Your objective:
Please output exactly the run of lines that starts at the line with "box-shadow: 0 1px 3px rgba(0,0,0,0.22);" and ends at the last line of the records below.
·····
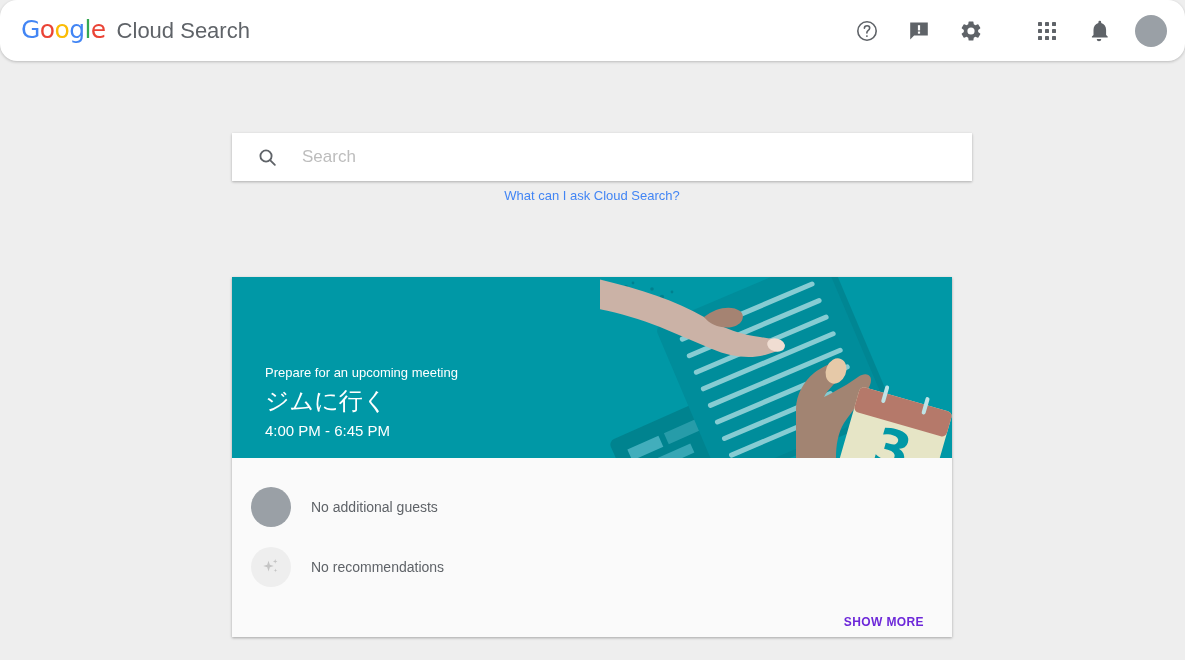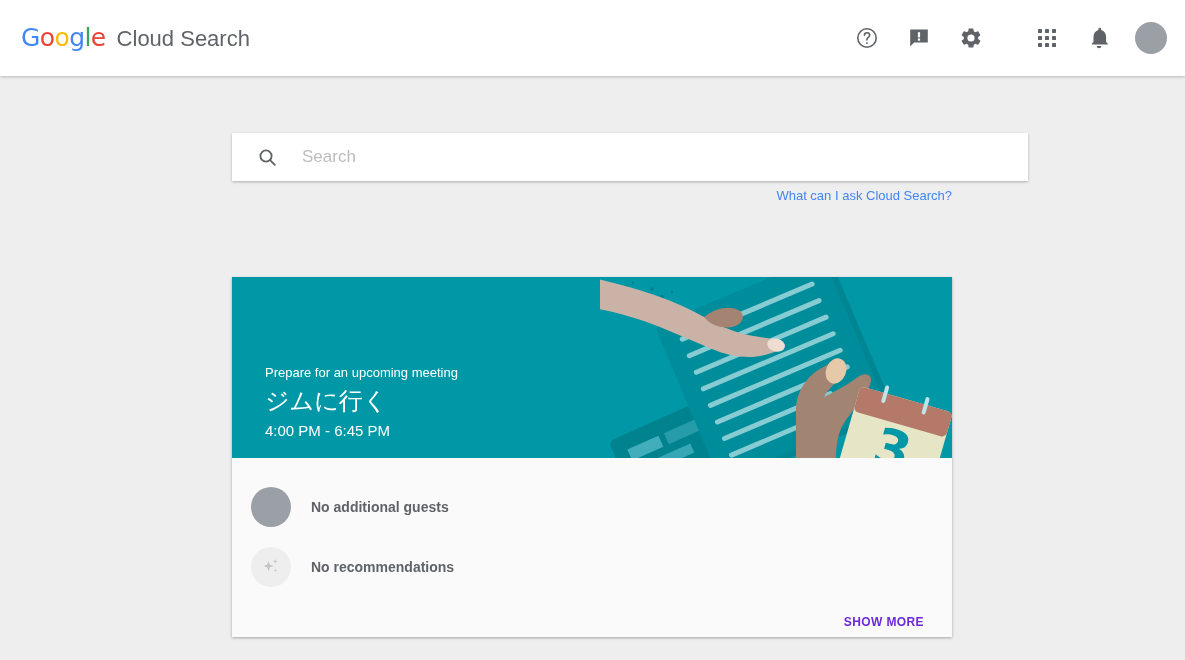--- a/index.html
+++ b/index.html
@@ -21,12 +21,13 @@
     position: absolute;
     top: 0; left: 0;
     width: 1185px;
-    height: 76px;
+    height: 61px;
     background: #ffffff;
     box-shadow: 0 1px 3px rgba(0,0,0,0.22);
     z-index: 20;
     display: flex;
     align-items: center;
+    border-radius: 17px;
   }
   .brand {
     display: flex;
·····
Solution to the problem:
     box-shadow: 0 1px 3px rgba(0,0,0,0.22);
     z-index: 20;
     display: flex;
     align-items: center;
+    border-radius: 17px;
   }
   .brand {
     display: flex;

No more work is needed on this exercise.